Autre «crise de confiance» très marquée au milieu des années 90. Cette fois, tous les indicateurs révèlent un déclin rapide puis une remontée de la confiance. Un effet du référendum sur la souveraineté-association? «On voit en tout cas plusieurs différences provinciales. L'Alberta est la seule province canadienne à voir sa confiance moyenne envers le gouvernement fédéral baisser en un quart de siècle. C'est aussi la seule à voir la cote des syndicats diminuer. Au Québec, la confiance générale résultant de toutes les tendances est à la baisse, même si la foi dans les médias et les syndicats est légèrement à la hausse.»

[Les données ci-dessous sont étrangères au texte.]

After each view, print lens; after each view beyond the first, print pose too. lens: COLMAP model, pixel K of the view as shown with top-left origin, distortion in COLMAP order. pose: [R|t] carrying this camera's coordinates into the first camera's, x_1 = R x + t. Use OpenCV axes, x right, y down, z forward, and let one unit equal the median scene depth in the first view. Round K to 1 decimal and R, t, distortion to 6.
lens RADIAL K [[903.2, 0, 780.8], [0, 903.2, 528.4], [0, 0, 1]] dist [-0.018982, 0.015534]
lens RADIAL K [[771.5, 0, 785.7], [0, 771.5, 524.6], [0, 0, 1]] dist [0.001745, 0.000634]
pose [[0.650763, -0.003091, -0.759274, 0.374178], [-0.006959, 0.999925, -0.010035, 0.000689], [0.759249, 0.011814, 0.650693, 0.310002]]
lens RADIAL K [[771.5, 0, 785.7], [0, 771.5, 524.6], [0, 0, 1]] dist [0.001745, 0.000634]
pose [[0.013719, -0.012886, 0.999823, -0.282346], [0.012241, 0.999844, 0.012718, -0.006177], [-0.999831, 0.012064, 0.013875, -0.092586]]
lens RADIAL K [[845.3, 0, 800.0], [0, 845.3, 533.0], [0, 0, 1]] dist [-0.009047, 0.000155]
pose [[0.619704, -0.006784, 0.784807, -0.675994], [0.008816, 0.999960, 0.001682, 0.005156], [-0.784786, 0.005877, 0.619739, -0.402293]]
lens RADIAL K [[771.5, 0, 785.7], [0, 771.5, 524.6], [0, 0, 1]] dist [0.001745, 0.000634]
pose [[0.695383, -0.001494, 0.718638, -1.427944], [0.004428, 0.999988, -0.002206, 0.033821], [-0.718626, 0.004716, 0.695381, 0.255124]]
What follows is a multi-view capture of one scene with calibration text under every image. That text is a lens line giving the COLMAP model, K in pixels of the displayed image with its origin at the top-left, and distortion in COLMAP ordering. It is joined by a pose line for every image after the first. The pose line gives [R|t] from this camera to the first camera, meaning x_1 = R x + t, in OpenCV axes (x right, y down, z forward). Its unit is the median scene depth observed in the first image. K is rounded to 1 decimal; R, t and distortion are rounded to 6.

Les crises gouvernementales comme le scandale des commandites ou la Commission d'enquête sur le processus de nomination des juges (trop récentes pour être prises en compte par l'étudiante) peuvent déstabiliser l'opinion publique, selon Mme Valois. «Je pense que ces évènements fort médiatisés ternissent l'image de probité de notre système. Certains auteurs prétendent que le scandale du Watergate, aux États-Unis, a frappé si fort que la population ne s'en est pas encore remise. Je ne sais pas si c'est vrai, mais j'aurais tendance à croire qu'au Canada les temps actuels sont difficiles.»

«Capital social»

La recherche d'Isabelle Valois s'inspire dans un champ interdisciplinaire en pleine croissance qui emprunte à plusieurs disciplines dont la psychologie et la sociologie: le capital social. Créée par le sociologue français Pierre Bourdieu et popularisée par le politologue américain Robert Putnam, cette notion veut qu'un haut niveau de capital social assure la paix et la sécurité. Plus une communauté a une bonne «cote», plus elle a une économie vigoureuse et moins la criminalité est grande. Même le nombre de grossesses chez les adolescentes s'en trouve abaissé.

Aujourd'hui, Isabelle Valois critique le concept et ne veut pas y être associée. Mais c'est dans un cours de maitrise portant sur le capital social à l'Université McGill qu'elle a eu l'idée de travailler sur la confiance des citoyens.

«Il est un peu risqué d'établir des parallèles à ce moment-ci, mais il me semble qu'une personne qui exprime de la confiance envers ses institutions est plus coopérative lorsqu'elle doit interagir avec l'une d'entre elles», explique Mme Valois.

En bonne universitaire, elle ne veut pas aller plus loin pour l'instant dans l'analyse, mais elle espère faire plusieurs découvertes. «Il vaut mieux que je sois inspirée, car j'ai encore trois ans à passer sur ce sujet», dit-elle en riant.

Pour la jeune femme qui a beaucoup voyagé avant de faire un retour aux études et d'obtenir un baccalauréat bidisciplinaire en psychosociologie à l'Université de Montréal il y a deux ans, la recherche en sciences sociales est une voie prometteuse.

C'est à Claire Durand, sa directrice de thèse, qu'elle doit son intégration dans un centre de recherche universitaire. «Elle m'a accueillie à bras ouverts et je travaille à présent dans son laboratoire. C'est une excellente professeure qui respecte ses étudiants et les motive tout en leur laissant beaucoup de liberté», mentionne-t-elle.